• ASSIGNMENT
Your output should be the exact lines from the start of the data through the line containing "### 1. ARTIGOS ESPECÍFICOS", with no pictures.

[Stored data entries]
+ + +
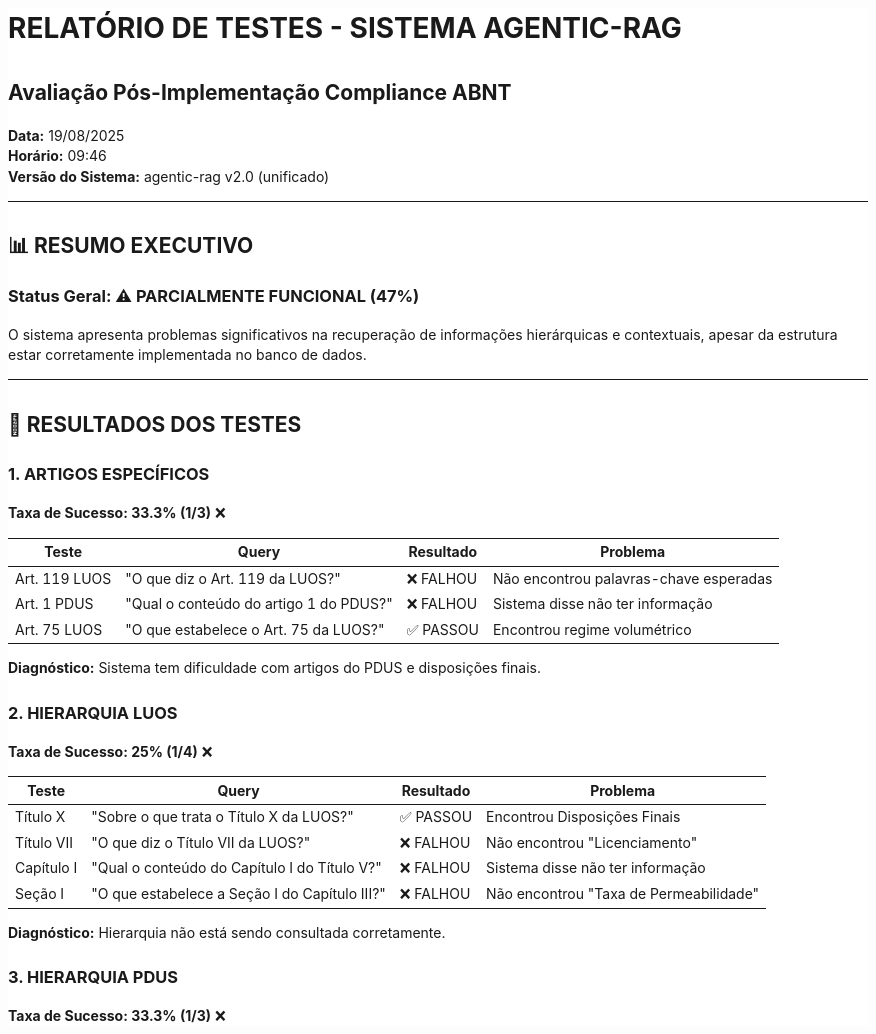 # RELATÓRIO DE TESTES - SISTEMA AGENTIC-RAG
## Avaliação Pós-Implementação Compliance ABNT

**Data:** 19/08/2025  
**Horário:** 09:46  
**Versão do Sistema:** agentic-rag v2.0 (unificado)

---

## 📊 RESUMO EXECUTIVO

### Status Geral: ⚠️ **PARCIALMENTE FUNCIONAL** (47%)

O sistema apresenta problemas significativos na recuperação de informações hierárquicas e contextuais, apesar da estrutura estar corretamente implementada no banco de dados.

---

## 🧪 RESULTADOS DOS TESTES

### 1. ARTIGOS ESPECÍFICOS
**Taxa de Sucesso: 33.3% (1/3)** ❌

| Teste | Query | Resultado | Problema |
|-------|-------|-----------|----------|
| Art. 119 LUOS | "O que diz o Art. 119 da LUOS?" | ❌ FALHOU | Não encontrou palavras-chave esperadas |
| Art. 1 PDUS | "Qual o conteúdo do artigo 1 do PDUS?" | ❌ FALHOU | Sistema disse não ter informação |
| Art. 75 LUOS | "O que estabelece o Art. 75 da LUOS?" | ✅ PASSOU | Encontrou regime volumétrico |

**Diagnóstico:** Sistema tem dificuldade com artigos do PDUS e disposições finais.

### 2. HIERARQUIA LUOS
**Taxa de Sucesso: 25% (1/4)** ❌

| Teste | Query | Resultado | Problema |
|-------|-------|-----------|----------|
| Título X | "Sobre o que trata o Título X da LUOS?" | ✅ PASSOU | Encontrou Disposições Finais |
| Título VII | "O que diz o Título VII da LUOS?" | ❌ FALHOU | Não encontrou "Licenciamento" |
| Capítulo I | "Qual o conteúdo do Capítulo I do Título V?" | ❌ FALHOU | Sistema disse não ter informação |
| Seção I | "O que estabelece a Seção I do Capítulo III?" | ❌ FALHOU | Não encontrou "Taxa de Permeabilidade" |

**Diagnóstico:** Hierarquia não está sendo consultada corretamente.

### 3. HIERARQUIA PDUS
**Taxa de Sucesso: 33.3% (1/3)** ❌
+ + +
• OUTPUT OF THE TASK
 # RELATÓRIO DE TESTES - SISTEMA AGENTIC-RAG
## Avaliação Pós-Implementação Compliance ABNT

**Data:** 19/08/2025  
**Horário:** 09:46  
**Versão do Sistema:** agentic-rag v2.0 (unificado)

---

## 📊 RESUMO EXECUTIVO

### Status Geral: ⚠️ **PARCIALMENTE FUNCIONAL** (47%)

O sistema apresenta problemas significativos na recuperação de informações hierárquicas e contextuais, apesar da estrutura estar corretamente implementada no banco de dados.

---

## 🧪 RESULTADOS DOS TESTES

### 1. ARTIGOS ESPECÍFICOS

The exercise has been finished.